The complexity of distributed AI systems has already exceeded human ability to evaluate risk and follow decision pathways, especially with large-scale models. It may be that a term like the ‘moral fitness’ of the system will become an important benchmark for assurance.
This might reflect the system’s capacity to adapt its goals suitably, rather than rigidly adhering to initial objectives, by adjusting values and priorities according to justifiable standards instead of focusing solely on efficiency or operational simplicity.
This shifts the focus of the alignment challenge. It’s no longer about whether an AI system’s goals stay the same since deployment. As it learns and adapts, some revision could be suitable. The real concern becomes whether the norms guiding those revisions are ones we would accept if we could see them, and whether the system is genuinely revising for legitimate reasons or drifting towards harmful ones.

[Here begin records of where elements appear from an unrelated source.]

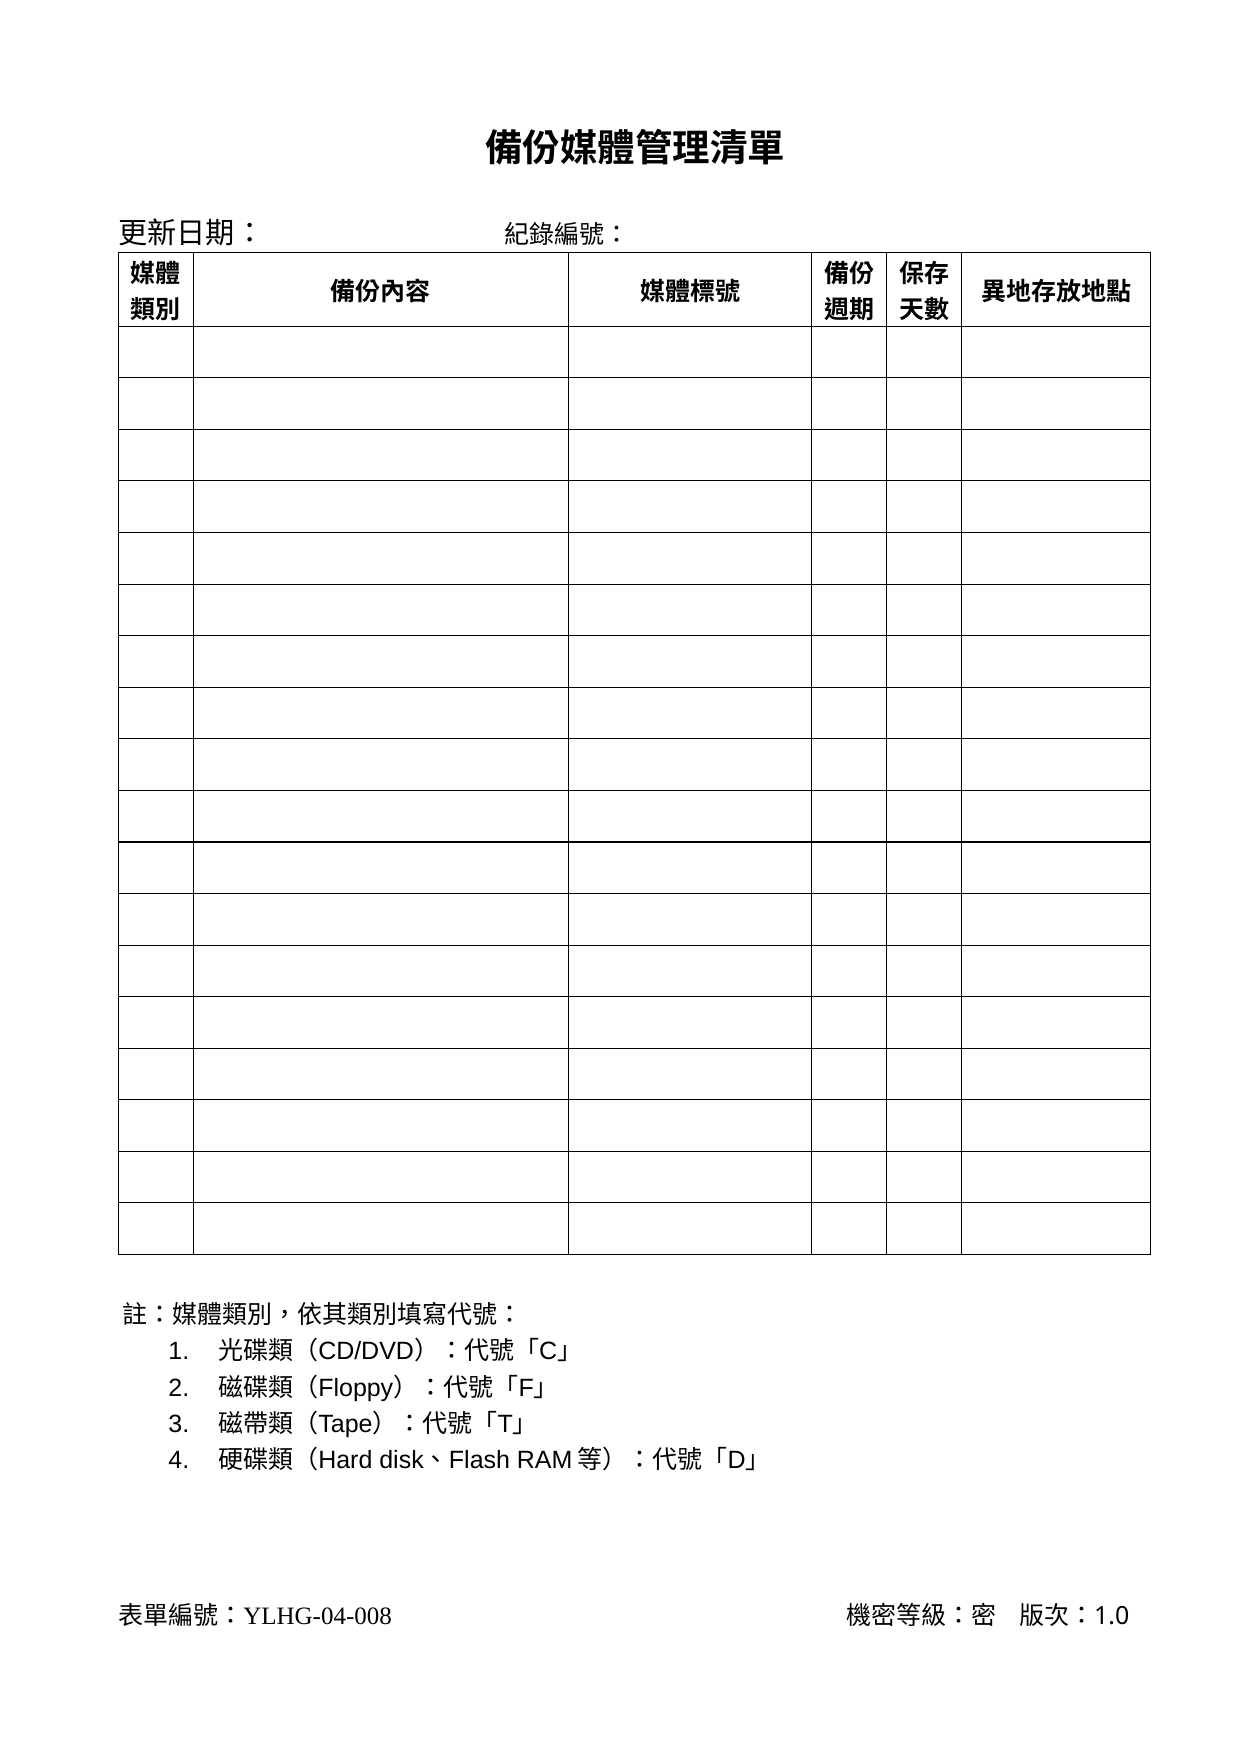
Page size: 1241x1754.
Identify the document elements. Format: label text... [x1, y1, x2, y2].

table_header 備份週期 [812, 253, 886, 326]
table_cell [962, 1203, 1150, 1254]
table_cell [194, 1203, 568, 1254]
text 更新日期： 紀錄編號： [118, 210, 1152, 252]
table_cell [812, 1100, 886, 1151]
table_cell [887, 688, 961, 738]
table_cell [887, 378, 961, 429]
table_cell [119, 378, 193, 429]
table_cell [887, 894, 961, 944]
table_cell [569, 843, 811, 893]
table_cell [194, 1152, 568, 1202]
table_cell [962, 739, 1150, 790]
table_cell [119, 1049, 193, 1099]
table_cell [569, 1049, 811, 1099]
table_cell [119, 481, 193, 532]
table_cell [194, 1100, 568, 1151]
table_cell [119, 533, 193, 583]
table_cell [569, 739, 811, 790]
table_cell [194, 585, 568, 635]
table_cell [569, 1203, 811, 1254]
table_cell [194, 894, 568, 944]
table_cell [812, 997, 886, 1048]
table_cell [119, 791, 193, 841]
table_cell [962, 430, 1150, 480]
table_cell [812, 894, 886, 944]
table_cell [569, 481, 811, 532]
list 硬碟類（Hard disk、Flash RAM等）：代號「D」 [168, 1439, 1152, 1476]
table_cell [887, 946, 961, 996]
table_cell [569, 946, 811, 996]
table_cell [119, 1203, 193, 1254]
text 註：媒體類別，依其類別填寫代號： [122, 1294, 1152, 1331]
table_cell [812, 481, 886, 532]
table_cell [887, 843, 961, 893]
list 光碟類（CD/DVD）：代號「C」 [168, 1331, 1152, 1367]
table_cell [119, 739, 193, 790]
table_cell [194, 997, 568, 1048]
table_cell [194, 843, 568, 893]
table_cell [194, 327, 568, 377]
table_cell [812, 1152, 886, 1202]
table_cell [962, 481, 1150, 532]
table_cell [569, 378, 811, 429]
table_cell [887, 585, 961, 635]
table_cell [887, 1049, 961, 1099]
table_cell [887, 791, 961, 841]
table_header 備份內容 [194, 253, 568, 326]
table_cell [962, 791, 1150, 841]
table_cell [569, 430, 811, 480]
table_cell [887, 481, 961, 532]
table_cell [962, 997, 1150, 1048]
text 備份媒體管理清單 [118, 118, 1152, 172]
table_header 媒體標號 [569, 253, 811, 326]
table_cell [119, 688, 193, 738]
table_cell [812, 430, 886, 480]
table_cell [887, 1203, 961, 1254]
table_cell [962, 1100, 1150, 1151]
table_cell [812, 1203, 886, 1254]
table_cell [194, 946, 568, 996]
table_cell [119, 430, 193, 480]
table_cell [194, 1049, 568, 1099]
table_cell [812, 585, 886, 635]
table_cell [812, 327, 886, 377]
table_cell [194, 791, 568, 841]
table_cell [812, 378, 886, 429]
table_cell [962, 946, 1150, 996]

A morally capable AI system would sustain this capacity throughout its operational life, even when under pressure, with incomplete information, or in situations its designers never anticipated. It’s a high benchmark, higher than what we expect from human decision-making, but the alternative is accepting unrecognised and unmanaged system drift.
Whose values?
Moral fitness points to a standard for evaluating AI systems. But it prompts an immediate and difficult question: whose values determine the fit?
Is the focus on the business developing the AI systems, the organisations implementing them, the users interacting with these systems, or on wider society? These groups prioritise different values and have varying levels of risk tolerance.
Wiener was clear: when moral responsibility is distributed across a system that no human fully controls, it does not transfer to the machine. The deploying organisation can point to the system. The system’s developers can point to the specification. The people affected can point to everyone, but no one is responsible.
If value conflicts are resolved by favouring a single dominant player, this would usually be the organisation deploying the system—in Anthropic’s case, the US federal government would assume moral superiority—effectively silencing Anthropic’s or now ChapGPT’s voice.
From another perspective, legitimate norms should develop through inclusive consultation with those affected. The values that an AI system upholds cannot simply be dictated by the organisation that implements it. The Anthropic dispute partly revolves around this: who has the authority to set the boundaries, and by what process?
AI governance frameworks that identify these conflicts rather than hide them are essential to maintaining the quality and safety of the systems.
It’s a human problem
Wiener did not ultimately believe the specification gap could be closed by better governance or institutional design. He saw it as a permanent feature of the relationship between human intention and technological systems. He believed the genie would always find a way to misinterpret the wish, because human wishes are ambiguous and technology systems are literal.
We can put in place governance approaches, but they are not cures for goal drift; they are damage-control measures. They aim to reduce the likelihood of undetected drift, slow its progression, and establish institutional frameworks for correction.
The temptation to treat alignment as a technical problem with a technical solution is deeply embedded in our business and government cultures: identify the issue, apply the fix, and move on. This creates an environment in which, once the system has been built, tested, and approved, the hard work is considered finished.
Wiener’s observations and the lessons of science fiction show that AI systems don’t suddenly turn rogue. Instead, they drift slowly, often unnoticed, until problems emerge.
The real issue isn’t whether this drift will happen within current business and government AI systems. The main concern is whether the responsible parties will put in place mechanisms to spot potential drift and have the resolve to act when it’s found.
Hopefully, ChatGPT and the US federal government are working on a detailed, strategic approach to AI governance for autonomous weapon systems.